Published:Sunday | September 28, 2014 | 12:00 AM

Changes to the proposed merger between Chiquita and the Irish fruit importer Fyffes will give Chiquita shareholders a larger stake in what would become the world's largest banana supplier.

The companies said last Friday that shareholders of Chiquita Brands International Inc will own nearly a 60 per cent stake in the combined company under the revised all-stock deal, up from about 51 per cent. Fyffes PLC shareholders will see their stake drop to about 40 per cent, from more than 49 per cent.

The boards of both companies have approved the revised deal, but shareholders still have to vote on it.

Chiquita and Fyffes announced their agreement last March. The new company will be incorporated in Dublin, where Fyffes is headquartered. Chiquita is based in Charlotte, North Carolina.
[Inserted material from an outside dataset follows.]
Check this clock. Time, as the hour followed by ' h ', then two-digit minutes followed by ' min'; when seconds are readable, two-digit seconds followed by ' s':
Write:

Chiquita and Fyffes said last week that they may make some concessions in their agreement to ensure that it is approved by European regulators. Fyffes spokesman Seamus Keenan said the deal revision announced last Friday had nothing to do with that.

He also said the revision was not motivated by new regulations announced this week by the US Treasury Department that are designed to make overseas manoeuvres like the Chiquita-Fyffes deal less lucrative.

Under a so-called 'inversion', a US business will reincorporate in another country after combining with a foreign company. It is then possible to lower the US tax rate of the company.

The practice has become a hot-button issue. Critics, including high-ranking lawmakers, have said that inversions create a heavier tax burden for others.

Keenan said in an email, the merger "is not a tax-based or driven transaction".

The companies also said last Friday that they've agreed to increase the break-up fee Fyffes is paid if the deal is not completed.

Chiquita is still talking with two Brazilian companies that have offered to buy the US banana company for US$611 million. Safra Group and juice company Cutrale Group said in a statement last Friday that the altered deal is still "well below" their offer and they will move forward with plans to buy Chiquita.